## What you are asked to do
Copy out all the records, word for word.

## The records
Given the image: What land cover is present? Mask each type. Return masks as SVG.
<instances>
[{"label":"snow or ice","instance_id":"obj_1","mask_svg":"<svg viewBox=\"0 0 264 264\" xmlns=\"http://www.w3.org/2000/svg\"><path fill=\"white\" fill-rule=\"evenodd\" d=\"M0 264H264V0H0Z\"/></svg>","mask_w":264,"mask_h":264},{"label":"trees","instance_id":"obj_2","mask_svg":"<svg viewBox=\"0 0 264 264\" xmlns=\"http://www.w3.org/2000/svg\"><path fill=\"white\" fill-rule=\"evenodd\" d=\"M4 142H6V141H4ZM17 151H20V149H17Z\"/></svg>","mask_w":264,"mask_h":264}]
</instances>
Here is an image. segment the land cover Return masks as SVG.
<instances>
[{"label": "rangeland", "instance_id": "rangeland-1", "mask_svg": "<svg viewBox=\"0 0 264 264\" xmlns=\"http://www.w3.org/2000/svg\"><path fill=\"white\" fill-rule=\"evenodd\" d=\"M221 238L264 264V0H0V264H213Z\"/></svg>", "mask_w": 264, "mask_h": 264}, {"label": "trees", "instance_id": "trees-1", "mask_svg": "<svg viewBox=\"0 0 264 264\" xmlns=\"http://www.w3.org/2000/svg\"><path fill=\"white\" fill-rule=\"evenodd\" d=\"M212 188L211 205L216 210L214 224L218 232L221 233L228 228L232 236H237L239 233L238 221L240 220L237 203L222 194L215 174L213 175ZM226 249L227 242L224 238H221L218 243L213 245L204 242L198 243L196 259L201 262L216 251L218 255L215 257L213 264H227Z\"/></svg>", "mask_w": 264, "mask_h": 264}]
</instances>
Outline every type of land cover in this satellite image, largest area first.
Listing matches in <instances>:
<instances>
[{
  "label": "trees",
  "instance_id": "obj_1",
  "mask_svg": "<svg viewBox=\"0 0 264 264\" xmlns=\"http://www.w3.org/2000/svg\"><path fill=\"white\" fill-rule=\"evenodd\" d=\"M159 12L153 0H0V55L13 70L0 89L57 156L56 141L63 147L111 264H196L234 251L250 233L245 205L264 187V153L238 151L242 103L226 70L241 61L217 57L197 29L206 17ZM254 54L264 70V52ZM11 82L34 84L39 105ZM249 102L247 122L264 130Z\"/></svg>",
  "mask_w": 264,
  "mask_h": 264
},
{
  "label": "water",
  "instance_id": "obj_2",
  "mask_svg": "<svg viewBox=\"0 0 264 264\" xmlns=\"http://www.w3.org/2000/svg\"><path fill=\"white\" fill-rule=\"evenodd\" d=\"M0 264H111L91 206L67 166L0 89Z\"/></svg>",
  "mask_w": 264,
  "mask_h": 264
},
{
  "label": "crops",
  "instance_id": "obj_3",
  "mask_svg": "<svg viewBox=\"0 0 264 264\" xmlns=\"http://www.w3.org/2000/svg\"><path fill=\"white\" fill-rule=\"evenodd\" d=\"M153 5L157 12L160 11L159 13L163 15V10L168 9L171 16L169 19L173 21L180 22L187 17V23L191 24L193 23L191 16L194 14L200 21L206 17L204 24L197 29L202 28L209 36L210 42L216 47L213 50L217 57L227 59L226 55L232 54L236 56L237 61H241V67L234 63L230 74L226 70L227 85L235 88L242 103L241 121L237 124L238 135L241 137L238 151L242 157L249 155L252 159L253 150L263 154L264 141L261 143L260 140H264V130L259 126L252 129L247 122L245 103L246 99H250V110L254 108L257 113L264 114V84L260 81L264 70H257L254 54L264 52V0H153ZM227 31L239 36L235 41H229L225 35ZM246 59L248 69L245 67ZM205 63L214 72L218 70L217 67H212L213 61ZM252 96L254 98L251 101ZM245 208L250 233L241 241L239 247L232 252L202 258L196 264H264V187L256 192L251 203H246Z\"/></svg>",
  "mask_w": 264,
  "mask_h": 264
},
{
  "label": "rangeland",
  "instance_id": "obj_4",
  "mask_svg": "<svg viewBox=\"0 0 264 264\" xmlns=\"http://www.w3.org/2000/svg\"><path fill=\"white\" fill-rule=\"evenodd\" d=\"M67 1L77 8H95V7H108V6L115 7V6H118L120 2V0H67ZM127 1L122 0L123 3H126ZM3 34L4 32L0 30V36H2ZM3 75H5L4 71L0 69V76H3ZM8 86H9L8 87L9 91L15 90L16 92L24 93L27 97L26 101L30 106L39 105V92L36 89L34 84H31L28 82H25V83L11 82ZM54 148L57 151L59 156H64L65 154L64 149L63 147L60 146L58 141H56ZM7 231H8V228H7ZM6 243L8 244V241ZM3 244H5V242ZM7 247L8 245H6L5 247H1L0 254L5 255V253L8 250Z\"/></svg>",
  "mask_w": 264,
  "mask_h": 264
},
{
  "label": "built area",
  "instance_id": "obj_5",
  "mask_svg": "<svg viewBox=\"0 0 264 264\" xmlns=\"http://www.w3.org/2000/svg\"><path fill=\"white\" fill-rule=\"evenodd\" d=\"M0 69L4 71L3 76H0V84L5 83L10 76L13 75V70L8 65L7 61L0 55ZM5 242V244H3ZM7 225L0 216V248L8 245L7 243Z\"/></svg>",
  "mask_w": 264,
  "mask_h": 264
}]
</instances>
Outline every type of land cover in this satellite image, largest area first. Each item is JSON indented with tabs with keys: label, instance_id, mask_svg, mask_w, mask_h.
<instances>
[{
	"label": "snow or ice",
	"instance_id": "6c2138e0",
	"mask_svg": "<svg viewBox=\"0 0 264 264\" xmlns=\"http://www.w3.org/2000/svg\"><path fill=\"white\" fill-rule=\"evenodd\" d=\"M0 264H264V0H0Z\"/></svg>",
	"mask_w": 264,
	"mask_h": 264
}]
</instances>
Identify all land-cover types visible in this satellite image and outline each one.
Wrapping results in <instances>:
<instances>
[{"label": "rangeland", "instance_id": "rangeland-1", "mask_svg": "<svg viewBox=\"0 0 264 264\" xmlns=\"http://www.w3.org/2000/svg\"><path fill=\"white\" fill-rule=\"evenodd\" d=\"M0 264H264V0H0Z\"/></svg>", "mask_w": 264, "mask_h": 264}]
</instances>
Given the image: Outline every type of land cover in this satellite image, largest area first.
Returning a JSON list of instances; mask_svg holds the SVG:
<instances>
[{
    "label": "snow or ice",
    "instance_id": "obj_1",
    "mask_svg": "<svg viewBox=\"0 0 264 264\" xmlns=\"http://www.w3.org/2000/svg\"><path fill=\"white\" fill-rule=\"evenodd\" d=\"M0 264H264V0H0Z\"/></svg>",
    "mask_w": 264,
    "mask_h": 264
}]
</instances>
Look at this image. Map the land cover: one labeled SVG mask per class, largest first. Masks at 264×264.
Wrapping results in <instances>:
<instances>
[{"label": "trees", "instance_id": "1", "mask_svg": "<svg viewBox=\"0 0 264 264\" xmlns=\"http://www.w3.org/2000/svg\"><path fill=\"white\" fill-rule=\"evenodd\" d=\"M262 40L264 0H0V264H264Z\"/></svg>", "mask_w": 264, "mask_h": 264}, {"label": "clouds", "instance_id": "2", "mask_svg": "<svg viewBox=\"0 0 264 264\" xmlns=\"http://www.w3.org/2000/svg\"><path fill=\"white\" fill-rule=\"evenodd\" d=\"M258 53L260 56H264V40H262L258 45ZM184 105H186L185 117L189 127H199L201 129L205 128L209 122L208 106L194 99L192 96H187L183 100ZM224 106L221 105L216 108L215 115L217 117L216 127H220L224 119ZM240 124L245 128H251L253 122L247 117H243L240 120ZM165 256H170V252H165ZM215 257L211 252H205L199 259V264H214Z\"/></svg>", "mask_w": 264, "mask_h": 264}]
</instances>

## Final answer
Given the image: What land cover is present? Mask each type. Return masks as SVG.
<instances>
[{"label":"snow or ice","instance_id":"obj_1","mask_svg":"<svg viewBox=\"0 0 264 264\" xmlns=\"http://www.w3.org/2000/svg\"><path fill=\"white\" fill-rule=\"evenodd\" d=\"M0 264H264V0H0Z\"/></svg>","mask_w":264,"mask_h":264},{"label":"trees","instance_id":"obj_2","mask_svg":"<svg viewBox=\"0 0 264 264\" xmlns=\"http://www.w3.org/2000/svg\"><path fill=\"white\" fill-rule=\"evenodd\" d=\"M4 142H6V141H4ZM17 151H20V149H17Z\"/></svg>","mask_w":264,"mask_h":264}]
</instances>
Here is an image. segment the land cover Return masks as SVG.
<instances>
[{"label": "rangeland", "instance_id": "rangeland-1", "mask_svg": "<svg viewBox=\"0 0 264 264\" xmlns=\"http://www.w3.org/2000/svg\"><path fill=\"white\" fill-rule=\"evenodd\" d=\"M221 238L264 264V0H0V264H213Z\"/></svg>", "mask_w": 264, "mask_h": 264}, {"label": "trees", "instance_id": "trees-1", "mask_svg": "<svg viewBox=\"0 0 264 264\" xmlns=\"http://www.w3.org/2000/svg\"><path fill=\"white\" fill-rule=\"evenodd\" d=\"M212 188L211 205L216 210L214 224L218 232L221 233L228 228L232 236H237L239 233L238 221L240 220L237 203L222 194L215 174L213 175ZM226 249L227 242L224 238H221L218 243L213 245L204 242L198 243L196 259L201 262L216 251L218 255L215 257L213 264H227Z\"/></svg>", "mask_w": 264, "mask_h": 264}]
</instances>
Outline every type of land cover in this satellite image, largest area first.
Listing matches in <instances>:
<instances>
[{
  "label": "trees",
  "instance_id": "obj_1",
  "mask_svg": "<svg viewBox=\"0 0 264 264\" xmlns=\"http://www.w3.org/2000/svg\"><path fill=\"white\" fill-rule=\"evenodd\" d=\"M159 12L153 0H0V55L13 70L0 89L57 156L56 141L63 147L111 264H196L234 251L250 233L245 205L264 187V153L238 151L242 103L226 70L241 61L217 57L197 29L206 17ZM254 54L264 70V52ZM11 82L34 84L39 105ZM249 102L247 122L264 130Z\"/></svg>",
  "mask_w": 264,
  "mask_h": 264
},
{
  "label": "water",
  "instance_id": "obj_2",
  "mask_svg": "<svg viewBox=\"0 0 264 264\" xmlns=\"http://www.w3.org/2000/svg\"><path fill=\"white\" fill-rule=\"evenodd\" d=\"M0 264H111L91 206L67 166L0 89Z\"/></svg>",
  "mask_w": 264,
  "mask_h": 264
},
{
  "label": "crops",
  "instance_id": "obj_3",
  "mask_svg": "<svg viewBox=\"0 0 264 264\" xmlns=\"http://www.w3.org/2000/svg\"><path fill=\"white\" fill-rule=\"evenodd\" d=\"M153 5L157 12L160 11L159 13L163 15V10L168 9L171 16L169 19L173 21L180 22L187 17V23L191 24L193 23L191 16L194 14L200 21L206 17L204 24L197 29L202 28L209 36L210 42L216 47L213 50L217 57L227 59L226 55L232 54L236 56L237 61H241V67L234 63L230 74L226 70L227 85L235 88L242 103L241 121L237 124L238 135L241 137L238 151L242 157L249 155L252 159L253 150L263 154L264 141L261 143L260 140H264V130L259 126L252 129L247 122L245 103L246 99H250V110L254 108L257 113L264 114V84L260 81L264 70H257L254 54L264 52V0H153ZM227 31L239 36L235 41H229L225 35ZM246 59L248 69L245 67ZM205 63L214 72L218 70L217 67H212L213 61ZM252 96L254 98L251 101ZM245 208L250 233L241 241L239 247L232 252L202 258L196 264H264V187L256 192L251 203H246Z\"/></svg>",
  "mask_w": 264,
  "mask_h": 264
},
{
  "label": "rangeland",
  "instance_id": "obj_4",
  "mask_svg": "<svg viewBox=\"0 0 264 264\" xmlns=\"http://www.w3.org/2000/svg\"><path fill=\"white\" fill-rule=\"evenodd\" d=\"M67 1L77 8H95V7H108V6L115 7V6H118L120 2V0H67ZM127 1L122 0L123 3H126ZM3 34L4 32L0 30V36H2ZM3 75H5L4 71L0 69V76H3ZM8 86H9L8 87L9 91L15 90L16 92L24 93L27 97L26 101L30 106L39 105V92L36 89L34 84H31L28 82H25V83L11 82ZM54 148L57 151L59 156H64L65 154L64 149L63 147L60 146L58 141H56ZM7 231H8V228H7ZM6 243L8 244V241ZM3 244H5V242ZM7 247L8 245H6L5 247H1L0 254L5 255V253L8 250Z\"/></svg>",
  "mask_w": 264,
  "mask_h": 264
},
{
  "label": "built area",
  "instance_id": "obj_5",
  "mask_svg": "<svg viewBox=\"0 0 264 264\" xmlns=\"http://www.w3.org/2000/svg\"><path fill=\"white\" fill-rule=\"evenodd\" d=\"M0 69L4 71L3 76H0V84L5 83L10 76L13 75V70L8 65L7 61L0 55ZM5 242V244H3ZM7 225L0 216V248L8 245L7 243Z\"/></svg>",
  "mask_w": 264,
  "mask_h": 264
}]
</instances>
Outline every type of land cover in this satellite image, largest area first. Each item is JSON indented with tabs with keys: label, instance_id, mask_svg, mask_w, mask_h.
<instances>
[{
	"label": "snow or ice",
	"instance_id": "6c2138e0",
	"mask_svg": "<svg viewBox=\"0 0 264 264\" xmlns=\"http://www.w3.org/2000/svg\"><path fill=\"white\" fill-rule=\"evenodd\" d=\"M0 264H264V0H0Z\"/></svg>",
	"mask_w": 264,
	"mask_h": 264
}]
</instances>
Identify all land-cover types visible in this satellite image and outline each one.
Wrapping results in <instances>:
<instances>
[{"label": "rangeland", "instance_id": "rangeland-1", "mask_svg": "<svg viewBox=\"0 0 264 264\" xmlns=\"http://www.w3.org/2000/svg\"><path fill=\"white\" fill-rule=\"evenodd\" d=\"M0 264H264V0H0Z\"/></svg>", "mask_w": 264, "mask_h": 264}]
</instances>
Given the image: Outline every type of land cover in this satellite image, largest area first.
Returning a JSON list of instances; mask_svg holds the SVG:
<instances>
[{
    "label": "snow or ice",
    "instance_id": "obj_1",
    "mask_svg": "<svg viewBox=\"0 0 264 264\" xmlns=\"http://www.w3.org/2000/svg\"><path fill=\"white\" fill-rule=\"evenodd\" d=\"M0 264H264V0H0Z\"/></svg>",
    "mask_w": 264,
    "mask_h": 264
}]
</instances>
Look at this image. Map the land cover: one labeled SVG mask per class, largest first. Masks at 264×264.
Wrapping results in <instances>:
<instances>
[{"label": "trees", "instance_id": "1", "mask_svg": "<svg viewBox=\"0 0 264 264\" xmlns=\"http://www.w3.org/2000/svg\"><path fill=\"white\" fill-rule=\"evenodd\" d=\"M262 40L264 0H0V264H264Z\"/></svg>", "mask_w": 264, "mask_h": 264}, {"label": "clouds", "instance_id": "2", "mask_svg": "<svg viewBox=\"0 0 264 264\" xmlns=\"http://www.w3.org/2000/svg\"><path fill=\"white\" fill-rule=\"evenodd\" d=\"M258 53L260 56H264V40H262L258 45ZM184 105H186L185 117L189 127H199L201 129L205 128L209 122L208 106L194 99L192 96H187L183 100ZM224 106L221 105L216 108L215 115L217 117L216 127H220L224 119ZM240 124L245 128H251L253 122L247 117H243L240 120ZM165 256H170V252H165ZM215 257L211 252H205L199 259V264H214Z\"/></svg>", "mask_w": 264, "mask_h": 264}]
</instances>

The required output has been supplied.